The limitations of this analysis are identical to those in the previous paper [5]. Whereas ours was a retrospective analysis, the data were from prospective, randomized, double-blind studies and the database was locked before this analysis was conducted. An important limitation was not requiring quantitative cultures for the diagnosis of VAP. However, more than 50% of the patients in the MRSA subset were diagnosed by invasive methods or blood culture, and the response pattern for both survival and clinical cure in this MRSA subset mirrored that for the entire cohort. Another limitation of this study is that we did not demonstrate a statistically significant difference in mortality in the subgroup of VAP patients having rigorous microbiological confirmation of VAP (e.g., positive blood or pleural fluid cultures or quantitative lower respiratory tract cultures) or in the subset with S. aureus VAP. This was likely due to the small sample size of such patients; however, a true lack of effect cannot be excluded.

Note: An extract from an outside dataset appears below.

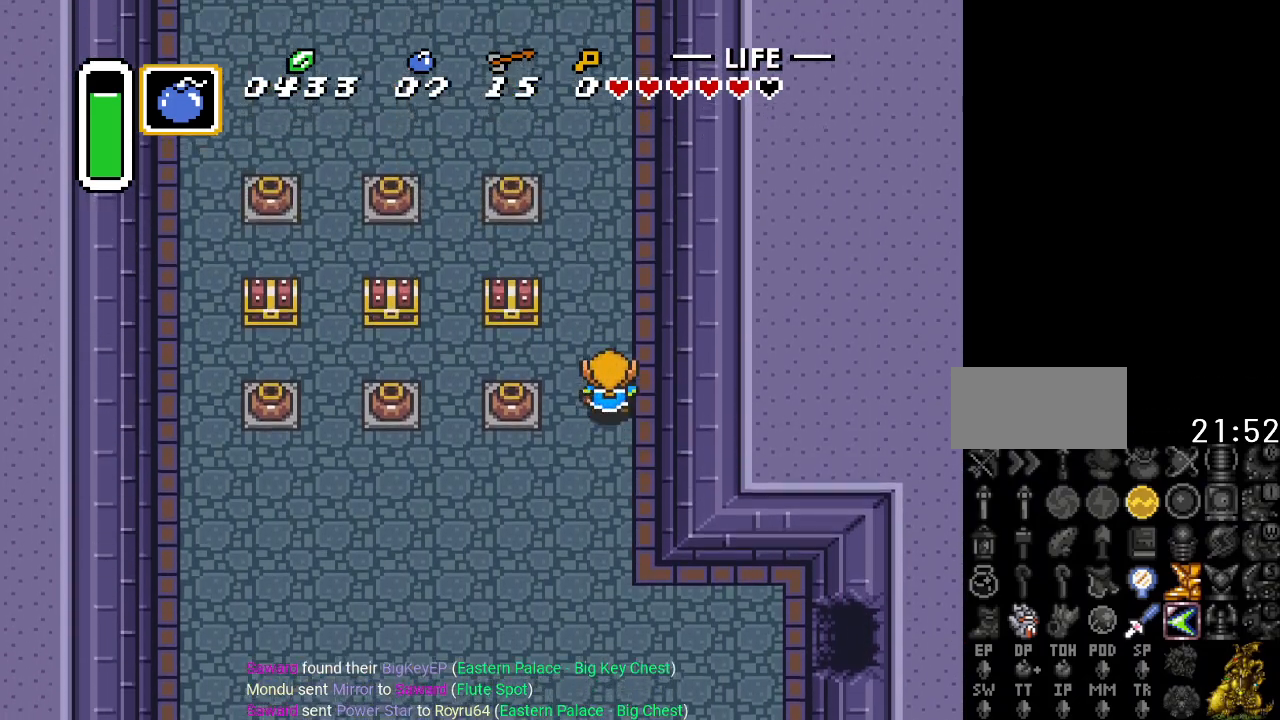
{"buttons": ["DPAD_UP"], "events": [[67, "DPAD_LEFT", "down"], [217, "DPAD_UP", "up"], [401, "DPAD_LEFT", "up"], [401, "DPAD_UP", "down"]]}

Finally, we cannot exclude the possibility that some isolated pathogens (e.g., enterococci) were simply colonizing the airway and not true pathogens.

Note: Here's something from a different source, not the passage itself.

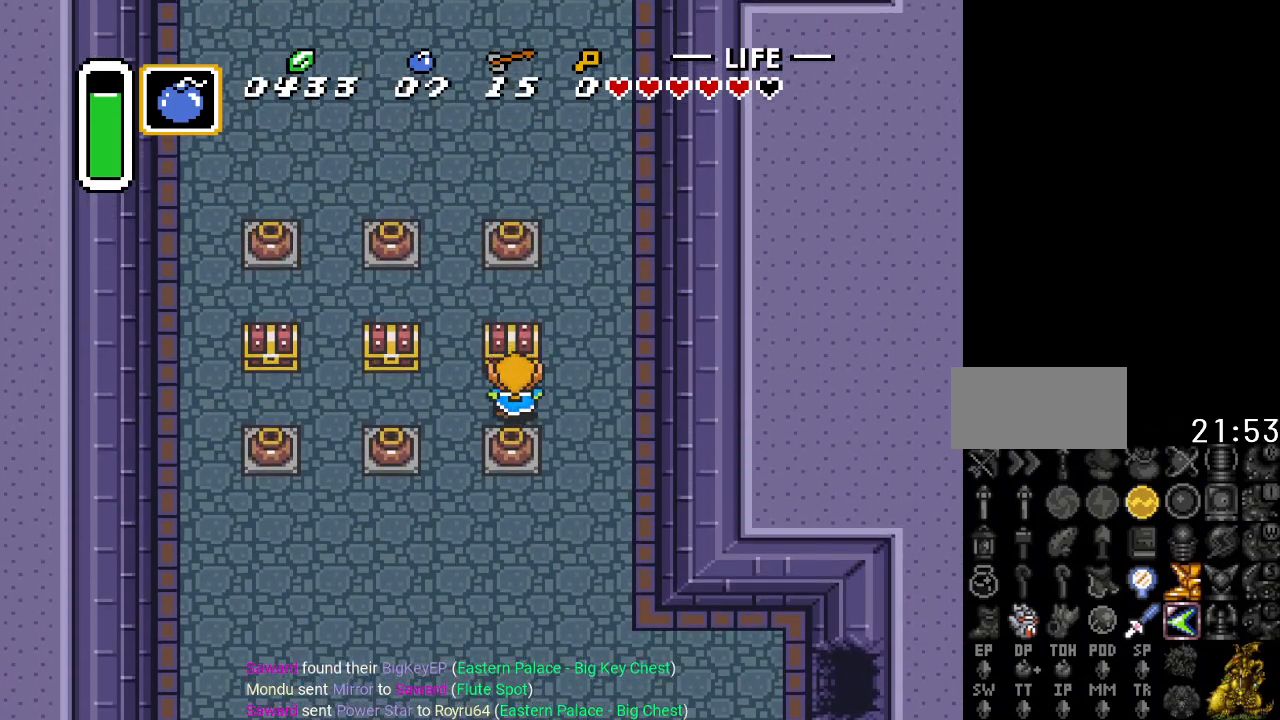
{"buttons": [], "events": [[17, "A", "down"], [217, "A", "up"], [217, "DPAD_UP", "up"]]}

Combining data from the two studies is appropriate because the protocols were identical, approximately one-half of the investigators were the same, and no baseline differences between the two study populations were found. Combining studies allowed analysis of the largest cohort of patients with VAP, including MRSA VAP, enrolled in a randomized, double-blind study identified by a computerized search of the published literature. The larger number of patients reduced the risk of β error and allowed us to confirm findings noted in the original cohorts [3, 4]. In contrast, the small sample size in the MRSA subset of another study [7] may have contributed to the lack of statistical significance despite obvious differences in clinical cure rates between vancomycin and quinupristin/dalfopristin (40% vs. 19%).

In conclusion, initial linezolid therapy was associated with a higher clinical cure rate and hospital survival than was standard-dose vancomycin therapy in patients with MRSA VAP.